The House in the Rock is a historic building in Knaresborough, a town in North Yorkshire, in England.

The house was built between 1770 and 1786 by Thomas Hill, a local linen weaver, who carved it out of the cliff face using hand tools. He constructed the whole building with his oldest son, also Thomas, while renting a nearby cottage. Upon completion, he moved in with his wife and six children. Although there were various other rock-cut houses in the town at the time, the house was the most impressive, and Hill named it Fort Montague in honour of Lady Elizabeth Montagu, who provided some financial support. After inheriting the house, the younger Thomas operated a tearoom from the building, flew the national flag, and fired a cannon while dressed in a naval uniform. He briefly printed novelty banknotes, but this was stopped after some were mistaken for genuine notes. The Hill family lived in the house until 1996, when the front wall became unsafe. It was stabilised using a grant from English Heritage, and was sold to a new owner in 2000, who closed the tearoom. It remains in used as a private home.

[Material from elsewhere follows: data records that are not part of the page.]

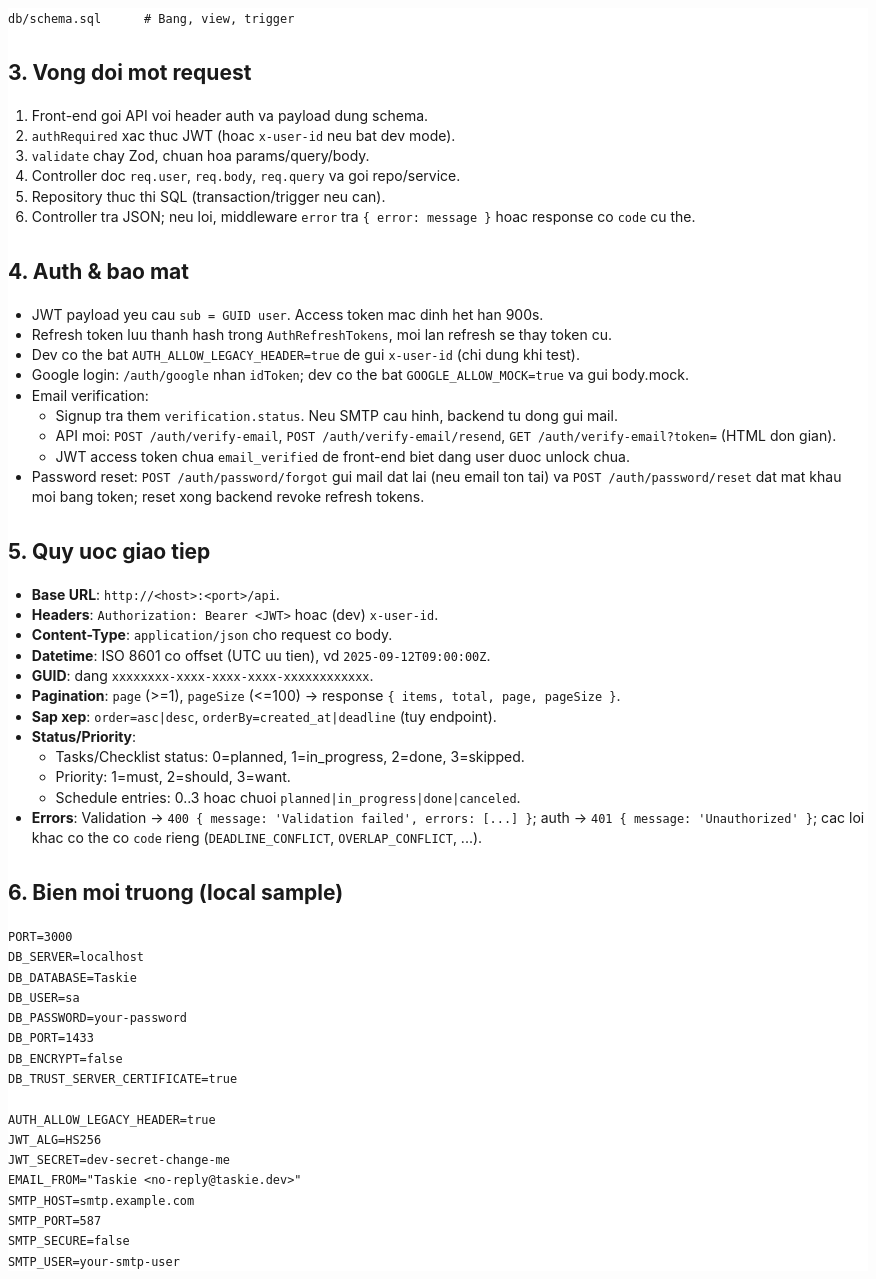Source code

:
 ```
db/schema.sql      # Bang, view, trigger
```

## 3. Vong doi mot request
1. Front-end goi API voi header auth va payload dung schema.
2. `authRequired` xac thuc JWT (hoac `x-user-id` neu bat dev mode).
3. `validate` chay Zod, chuan hoa params/query/body.
4. Controller doc `req.user`, `req.body`, `req.query` va goi repo/service.
5. Repository thuc thi SQL (transaction/trigger neu can).
6. Controller tra JSON; neu loi, middleware `error` tra `{ error: message }` hoac response co `code` cu the.

## 4. Auth & bao mat
- JWT payload yeu cau `sub = GUID user`. Access token mac dinh het han 900s.
- Refresh token luu thanh hash trong `AuthRefreshTokens`, moi lan refresh se thay token cu.
- Dev co the bat `AUTH_ALLOW_LEGACY_HEADER=true` de gui `x-user-id` (chi dung khi test).
- Google login: `/auth/google` nhan `idToken`; dev co the bat `GOOGLE_ALLOW_MOCK=true` va gui body.mock.
- Email verification:
  - Signup tra them `verification.status`. Neu SMTP cau hinh, backend tu dong gui mail.
  - API moi: `POST /auth/verify-email`, `POST /auth/verify-email/resend`, `GET /auth/verify-email?token=` (HTML don gian).
  - JWT access token chua `email_verified` de front-end biet dang user duoc unlock chua.
- Password reset: `POST /auth/password/forgot` gui mail dat lai (neu email ton tai) va `POST /auth/password/reset` dat mat khau moi bang token; reset xong backend revoke refresh tokens.

## 5. Quy uoc giao tiep
- **Base URL**: `http://<host>:<port>/api`.
- **Headers**: `Authorization: Bearer <JWT>` hoac (dev) `x-user-id`.
- **Content-Type**: `application/json` cho request co body.
- **Datetime**: ISO 8601 co offset (UTC uu tien), vd `2025-09-12T09:00:00Z`.
- **GUID**: dang `xxxxxxxx-xxxx-xxxx-xxxx-xxxxxxxxxxxx`.
- **Pagination**: `page` (>=1), `pageSize` (<=100) -> response `{ items, total, page, pageSize }`.
- **Sap xep**: `order=asc|desc`, `orderBy=created_at|deadline` (tuy endpoint).
- **Status/Priority**:
  - Tasks/Checklist status: 0=planned, 1=in_progress, 2=done, 3=skipped.
  - Priority: 1=must, 2=should, 3=want.
  - Schedule entries: 0..3 hoac chuoi `planned|in_progress|done|canceled`.
- **Errors**: Validation -> `400 { message: 'Validation failed', errors: [...] }`; auth -> `401 { message: 'Unauthorized' }`; cac loi khac co the co `code` rieng (`DEADLINE_CONFLICT`, `OVERLAP_CONFLICT`, ...).

## 6. Bien moi truong (local sample)
```
PORT=3000
DB_SERVER=localhost
DB_DATABASE=Taskie
DB_USER=sa
DB_PASSWORD=your-password
DB_PORT=1433
DB_ENCRYPT=false
DB_TRUST_SERVER_CERTIFICATE=true

AUTH_ALLOW_LEGACY_HEADER=true
JWT_ALG=HS256
JWT_SECRET=dev-secret-change-me
EMAIL_FROM="Taskie <no-reply@taskie.dev>"
SMTP_HOST=smtp.example.com
SMTP_PORT=587
SMTP_SECURE=false
SMTP_USER=your-smtp-user
```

The house is partly cut into a cliff face and partly built in stone, partly rendered, with a Westmorland slate roof. There are four storeys and one bay, with one room on each floor. On the east front is a segmental-arched doorway in the top floor, and on the south front is a sash window on each floor, all but the top window horizontally-sliding. At the top is an embattled parapet, and to the left is a wall, also with an embattled parapet. The building has been grade II listed since 1952.